[Gallery] [Version française]
The artist is Yves Scherer.
Each Emma statue is suited to a slightly different taker. One is pristinely white, save for a scribbled signature. Another is lightly splattered with pink paint, wears stockings, and has its face made up to look like an anime character. A pale pink statue's nightgown appears to have just slipped off its shoulder, the floor around it marked numerous times with “#heforshe," the hashtag for Watson's recently-launched campaign for UN Women. A copper-covered Emma has been crated, the boxes interior padded with sound dampening foam and a fan installed on its side as if the shipper was worried she might expire without fresh air. A fifth sculpture, also copper or bronze, stands in a lily pond outside the curtain that's meant to form the door to Scherer's created-home in pure bourgeois fashion, despite the pond having been created with cheap, utilitarian carpet.
It would take a rather astute Watson aficionado to immediately recognize that the sculptures depict the actress. In strict terms, they don't. To create them, Scherer scoured the web, pulling hundreds of recent images of the actress—a partial archive of the photos has replaced the gallery's website for the duration of the show—to create a three-dimensional digital model of her based on an “average" of those images that could then be brought to life using a 3D printer.
The works' jumping off points are numerous. It's as good a critique of Google and Facebook's averaging effect on what was once a utopian vision of an infinitely diverse internet, as it is a takedown of our weirdly-intimate relationships with celebrity, with Instagram delivering a by-the-minute diary of famous strangers' private lives (the classic paparazzi photos on the wall recall just how distant that relationship used to be only ten years ago.)
If the exhibition could be misread, it would be as a direct commentary on female exploitation and objectification. Its press materials make passing reference to the trolls who threatened to expose nude photos of Watson following the HeForShe announcement. And though, of course, that context is unable to be excluded from any analysis of the show now, the sculptures were started long before—one was shown at Art Berlin Contemporary, which took place the week before the initiative's launch.
Like the tatami mats, the choice of Emma Watson was, if I had to guess, one based on the artist's personal taste and perhaps the fact that, more than most entertainment notables, there's nothing particularly bad or even controversial that one can say about the 24-year-old actress-cum-model. But there are others who could have taken her place—men too.
Apparently the artist met Emma:
Other pictures from the galerie:
Source via Pottershots
The artist's interview about it:
How did you make it? And WHY Emma Watson!?
First of all I think she’s the most Googled person on the planet at the moment and in London she’s everybody’s darling. Everybody grew up with her. The technicians I worked with to make this were so into her - I mean it’s also a sexual thing. Exactly because everybody saw her growing up, everybody has got this weird connection to her. If you Google ‘Emma Watson naked’, or ‘nude’, you get like five million hits. Everybody sticks her head on everything: her giving fifteen blowjobs, anything you could ever imagine, with Emma Watson's head. I basically just wanted to do the same thing. To put her head on a naked body, but make it more sophisticated. Make it a physical thing - or everybody’s Emma. I wanted to make her in a warm material: it’s much more love in wood than foam or something. In this creepy way you wouldn’t want your Emma in cold foam or plastic, this wood is like flesh: it looks like flesh, it feels like flesh. It lives. She’s 165 cm, that’s actually her size and that was also the limit I could do in one piece.
What’s the necklace?
Well I kind of followed her on Twitter...
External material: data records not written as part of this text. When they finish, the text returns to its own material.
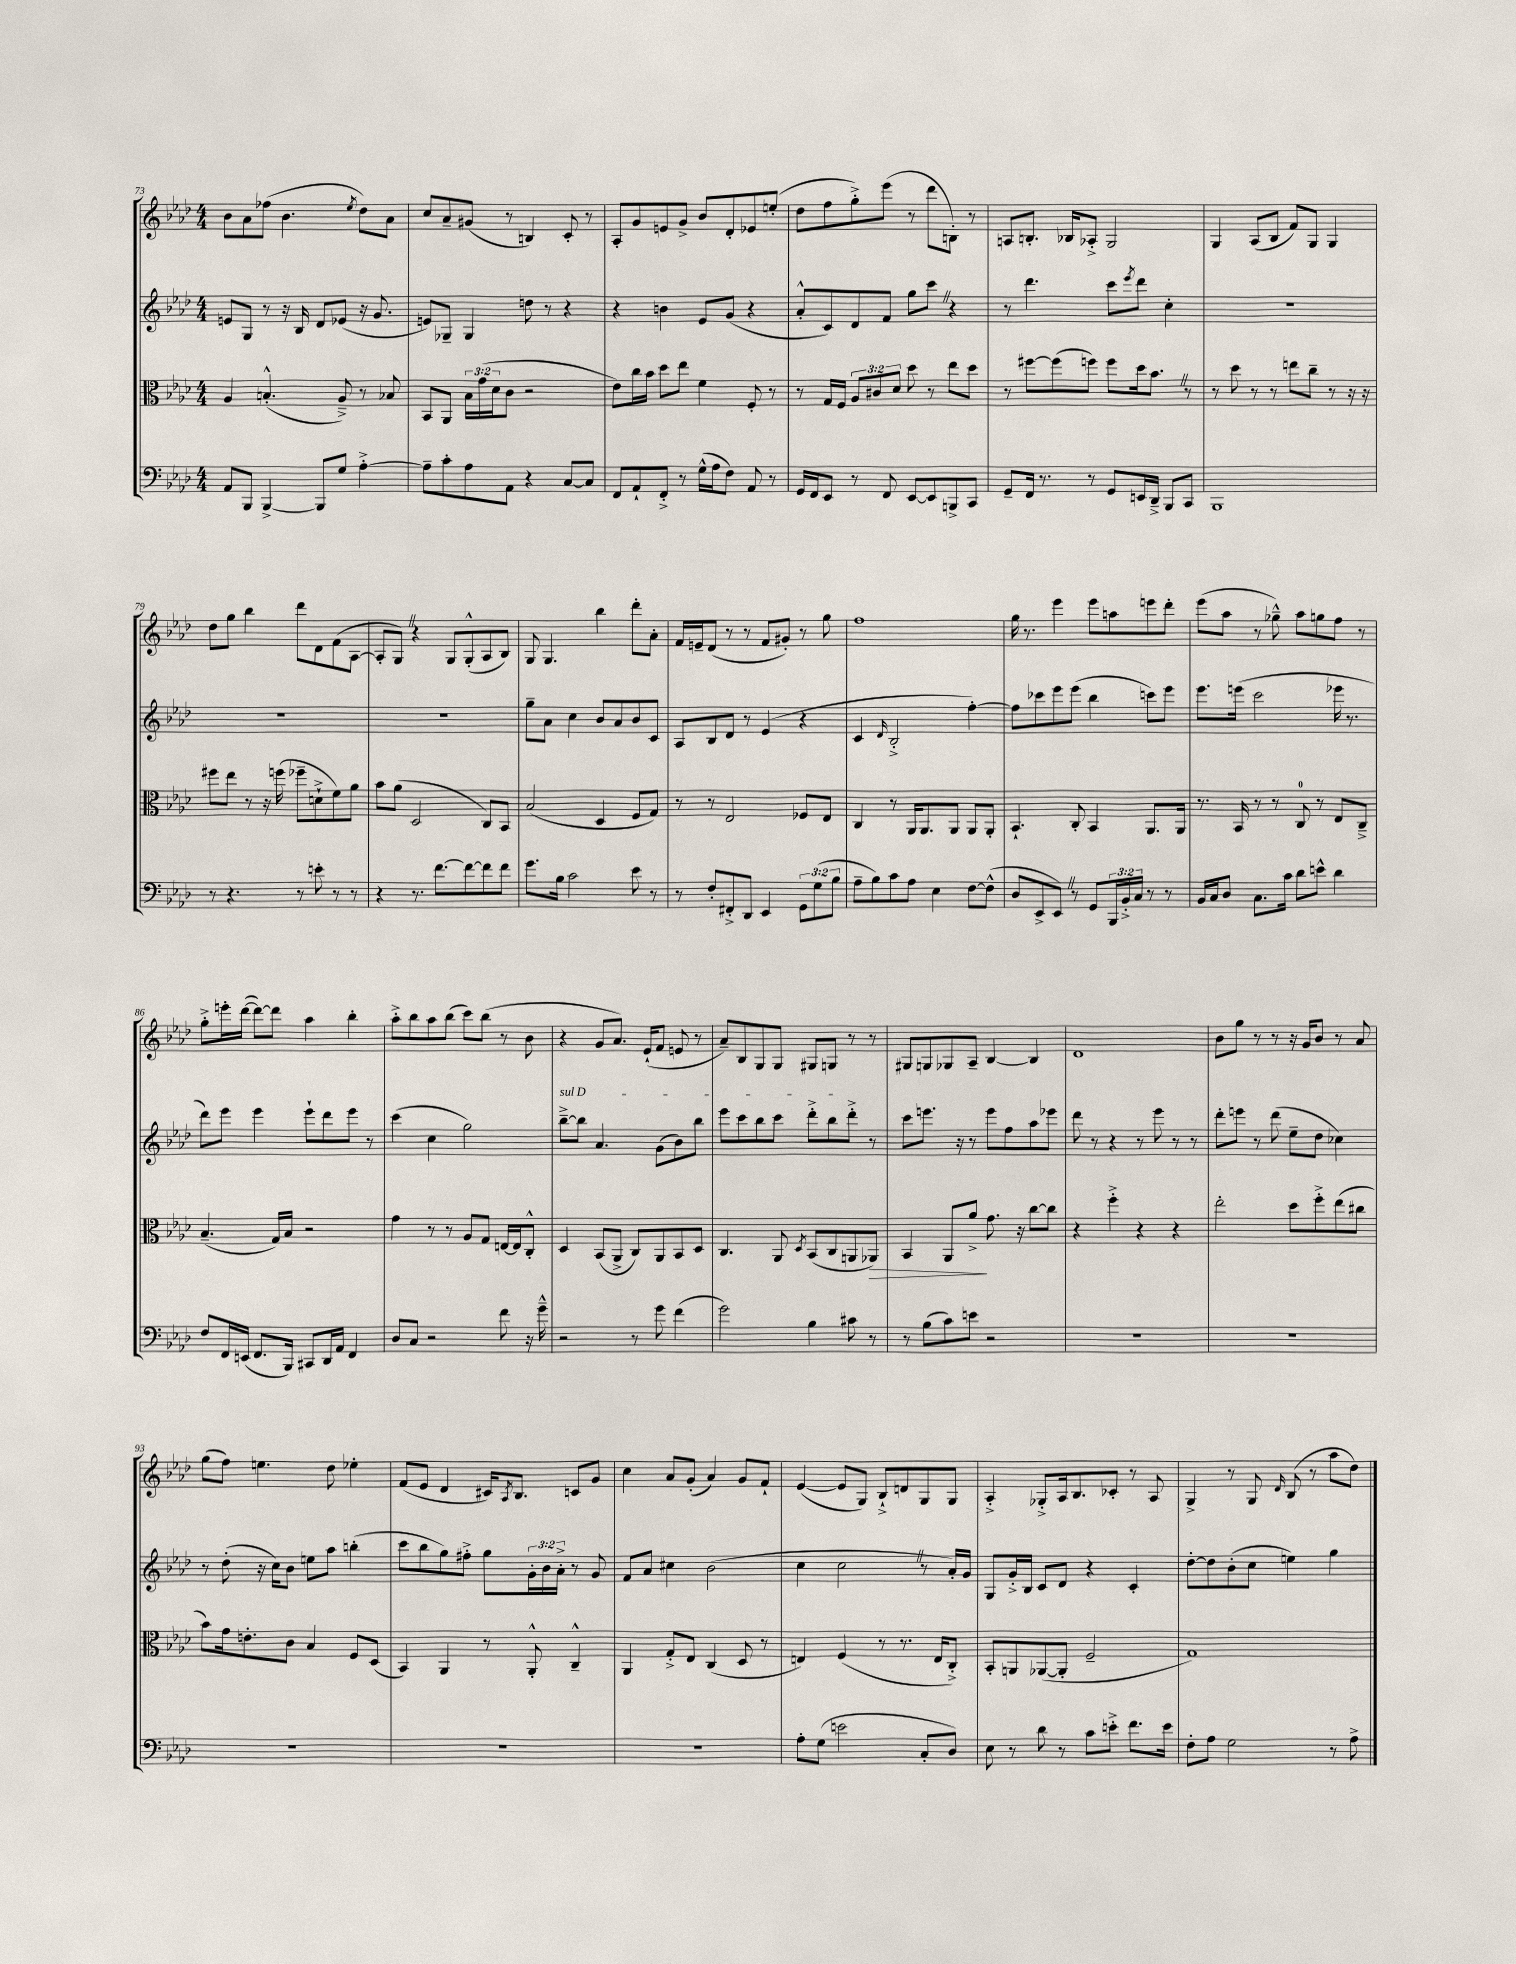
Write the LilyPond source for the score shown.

<<
\new StaffGroup <<
\new Staff = "s0" {
    \clef treble \key aes \major \numericTimeSignature \time 4/4
    bes'8 aes'8 fes''8( bes'4. \acciaccatura { ees''8 } des''8) aes'8 |
    c''8 aes'8-- gis'8( r8 b4) c'8-. r8 |
    aes8-. g'8 e'8 g'8-> bes'8 des'8-. ees'8 e''8-.( |
    des''8 f''8 g''8-.->) ees'''8( r8 des'''8 b8-.) r8 |
    a8 b8.-. bes16 aes8-.-> g2 |
    g4 aes8( bes8 f'8) g8 g4 |
    des''8 g''8 bes''4 des'''8 des'8 f'8( aes8~ |
    aes8-. g8) \once \override BreathingSign.text = \markup { \musicglyph "scripts.caesura.straight" } \breathe r4 g8 g8-.-^( aes8 bes8) |
    g8 g4. bes''4 des'''8-. aes'8-. |
    f'16 e'16-- des'8( r8 r8 f'8 gis'8-.) r8 g''8 |
    f''1 |
    g''16 r8. ees'''4 ees'''8 a''8 e'''8 des'''8-. |
    ees'''8( aes''8 r8 ges''8---^) aes''8 g''8 f''8 r8 |
    g''8-.-> e'''16-. des'''16~( des'''8~) des'''8 aes''4 bes''4-. |
    aes''8-.-> bes''8 aes''8 bes''8( c'''8) bes''8( r8 bes'8 |
    r4 g'8 aes'8.) ees'16-!( f'8 e'8 r8 |
    aes'8--) bes8 g8 g8 gis8 g8 r8 r8 |
    gis8 g8 ges8 aes8-- bes4~ bes4 |
    des'1 |
    bes'8 g''8 r8 r8 r16 g'16 bes'8 r8 aes'8 |
    g''8( f''8) e''4. des''8 ees''4-. |
    f'8( ees'8 des'4 cis'16) \acciaccatura { aes8 } bes8. c'8 g'8 |
    c''4 aes'8 g'8-.( aes'4) g'8 f'8-! |
    ees'4~( ees'8 g8) bes8-!-> d'8 g8 g8 |
    aes4-.-> ges8-.-> aes16 bes8. ces'8-. r8 aes8 |
    g4-> r8 g8 \grace { des'16 } bes8( r8 aes''8 des''8) \bar "|." |
}
\new Staff = "s1" {
    \clef treble \key aes \major \numericTimeSignature \time 4/4 \override Staff.TupletNumber.text = #tuplet-number::calc-fraction-text
    e'8 g8 r8 r16 bes16 des'8 ees'8( r16 g'8. |
    e'8) ges8-- ges4 d''8 r8 r4 |
    r4 b'4 ees'8 g'8( r4 |
    aes'8-.-^ c'8) des'8 f'8 g''8 c'''8 \once \override BreathingSign.text = \markup { \musicglyph "scripts.caesura.straight" } \breathe r4 |
    r8 des'''4. c'''8 \acciaccatura { ees'''8 } des'''8 c''4-. |
    R1 |
    R1 |
    R1 |
    g''8-- aes'8 c''4 bes'8 aes'8 bes'8 c'8 |
    aes8 bes8 des'8 r8 ees'4( r4 |
    c'4 \grace { des'16 } bes2-.-> f''4~-.) |
    f''8 ces'''8 ees'''8 ees'''8( bes''4 c'''8) ees'''8 |
    ees'''8. e'''16( c'''2 ees'''16 r8. |
    des'''8) ees'''8 ees'''4 ees'''8-! des'''8 ees'''8 r8 |
    c'''4( c''4 g''2) |
    \once \override TextSpanner.bound-details.left.text = \markup { \italic "sul D" } bes''8~--->\startTextSpan bes''8 aes'4. g'8( bes'8) bes''8 |
    ees'''8 c'''8 bes''8 c'''8 des'''8-.-> bes''8 des'''8-.->\stopTextSpan r8 |
    c'''8 e'''8. r16 r8 e'''8 f''8 aes''8 ees'''8 |
    des'''8 r8 r4 r8 ees'''8 r8 r8 |
    des'''8-. e'''8 r8 des'''8( ees''8-- des''8 ces''4) |
    r8 des''8-.( r16 c''16) bes'8 e''8 aes''8 b''4-.( |
    c'''8 bes''8 g''8) fis''8-.-> g''8 \tuplet 3/2 { g'16-. bes'16 aes'16-.-> } r8 g'8 |
    f'8 aes'8 cis''4 bes'2( |
    c''4 c''2 \once \override BreathingSign.text = \markup { \musicglyph "scripts.caesura.straight" } \breathe r8 aes'16-.) g'16 |
    g8 g'16-.-> bes16 c'8 des'8 r4 c'4-. |
    des''8~-. des''8 bes'8-.( c''8 e''4) g''4 \bar "|." |
}
\new Staff = "s2" {
    \clef alto \key aes \major \numericTimeSignature \time 4/4 \override Staff.TupletNumber.text = #tuplet-number::calc-fraction-text
    aes4 b4.-.-^( aes8--->) r8 bes8 |
    bes,8 aes,8 \tuplet 3/2 { bes16 g'16( des'16 } c'8 r2 |
    ees'8) c''16 bes'16 des''8 ees''8 f'4 f8-. r8 |
    r8 g16 f16 \tuplet 3/2 { aes8 cis'8 des'8 } des''8 r8 ees''8 des''8 |
    r8 fis''8~ fis''8( f''8) f''8 des''16 bes'8. \once \override BreathingSign.text = \markup { \musicglyph "scripts.caesura.straight" } \breathe r8 |
    r8 des''8 r8 r8 e''8 c''8-- r8 r16 r16 |
    fis''8 ees''8 r8 r16 f''16( fes''8-- d'8-!-> f'8) aes'8 |
    bes'8 aes'8( des2 c8) bes,8 |
    bes2( des4 f8 g8) |
    r8 r8 ees2 fes8 ees8 |
    c4 r8 aes,16 aes,8. aes,8 aes,8 aes,8-. |
    bes,4.-! c8-. bes,4 aes,8. aes,16 |
    r8. bes,16 r8 r8 c8-0 r8 ees8 c8---> |
    bes4.--( g16) bes16 r2 |
    g'4 r8 r8 aes8 g8 e16~ e16 c8-.-^ |
    des4 bes,8( aes,8-> c8) aes,8 bes,8 des8 |
    c4. aes,8 \acciaccatura { des8 } bes,8( c8 a,8 aes,8\>) |
    bes,4 aes,8 aes'8->\! g'8. r16 c''8~ c''8 |
    r4 f''4-.-> r4 r4 |
    ees''2-. des''8 f''8-.-> ees''8( cis''8 |
    bes'8) g'16 e'8.-. c'8 bes4 f8 des8( |
    bes,4) aes,4 r8 aes,8-.-^ c4---^ |
    aes,4 g8-.-> ees8 c4( des8 r8 |
    e4) f4( r8 r8. e16 c8-.->) |
    bes,8-. a,8 aes,8~( aes,8-. f2-- |
    g1) \bar "|." |
}
\new Staff = "s3" {
    \clef bass \key aes \major \numericTimeSignature \time 4/4 \override Staff.TupletNumber.text = #tuplet-number::calc-fraction-text
    aes,8 bes,,8 bes,,4~-> bes,,8 g8 aes4~-.-> |
    aes8-- c'8-. aes8 aes,8 r4 c8~ c8 |
    f,8 aes,8-! f,8-.-> r8 g16-^( aes16 f8) aes,8 r8 |
    g,16 f,16 ees,8 r8 f,8 ees,8~ ees,8 b,,8-> c,8 |
    g,8-- f,16 r8. r8 g,8 e,16 des,16---> bes,,8 c,8 |
    bes,,1 |
    r8 r4. r8 e'8-. r8 r8 |
    r4 r8. f'8.~ f'8~ f'8 f'8 |
    g'8. bes16 c'2 ees'8 r8 |
    r8 f8-. fis,8-.-> des,8 ees,4 \tuplet 3/2 { g,8 g8( bes8 } |
    aes8-- bes8) c'8 aes8 ees4 f8~ f8-^( |
    des8 ees,8-> ees,8) \once \override BreathingSign.text = \markup { \musicglyph "scripts.caesura.straight" } \breathe r8 g,8 \tuplet 3/2 { bes,,16 bes,16-.-> c16 } r8 r8 |
    bes,16 c16 des8 c8. c'16 des'8 e'8-^ des'4 |
    f8 f,16 e,16( f,8. bes,,16) cis,8 des,16 aes,16 f,4 |
    des8 c8 r2 f'8 r16 g'16---^ |
    r2 r8 g'8 f'4( |
    g'2) bes4 cis'8 r8 |
    r8 bes8( c'8) e'8 r2 |
    R1 |
    R1 |
    R1 |
    R1 |
    R1 |
    aes8-. g8( e'2 c8-. des8) |
    ees8 r8 des'8 r8 c'8 e'8-.-> f'8. e'16 |
    f8-. aes8 g2 r8 aes8-> \bar "|." |
}
>>
>>
\layout { \context { \Score currentBarNumber = #73 } }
Haha, you’re such a stalker!
Well, the garage was kind of meant to be the house of some, maybe not pervy, but some sort of stalker... or it’s playing on the possibility of stalking. Having Emma outside of this machine and in this space, I wanted to make her a present, I guess. She likes hedgehogs, so I made this hedgehog necklace for her. A hedgehog family.
What’s happening in here?
I used to do a lot of Perspex work and I often used them as devices - like how your iPhone or iPad is a device. This second room uses that same idea but as a wall work. It’s a play on this device thing, like you are behind the window to the other world. It is worked on as if it was used and then I’ve written a letter to Emma Watson on it: it’s called "More than distance between us". The written letter is a physical version of a typed email. The medium of computer text is very limited - if I could send flowers it would say so much more than an emoticon and that’s the handwriting and the flowers stuck to it: it’s playing on this shift between the physical and the virtual again. It is a flexible concept - it could take a million different shapes. This piece is sort of the same as the Skype image of my girlfriend: they are different manifestations of the same idea. What I am interested in is the idea of what you want the work to do in the space. It isn’t really about the text anymore, but a sculpture: I wrote this letter, and things on Perspex boxes previously - it’s just a text at first, and then it can become a physical work. That’s probably the nature of text. What the text represent physically, or what you read out of the text - I don’t really know where my interest actually is. On the boxes in previous shows nobody could really read the text, but it became something different. I really like what it became. But then I also really like the texts.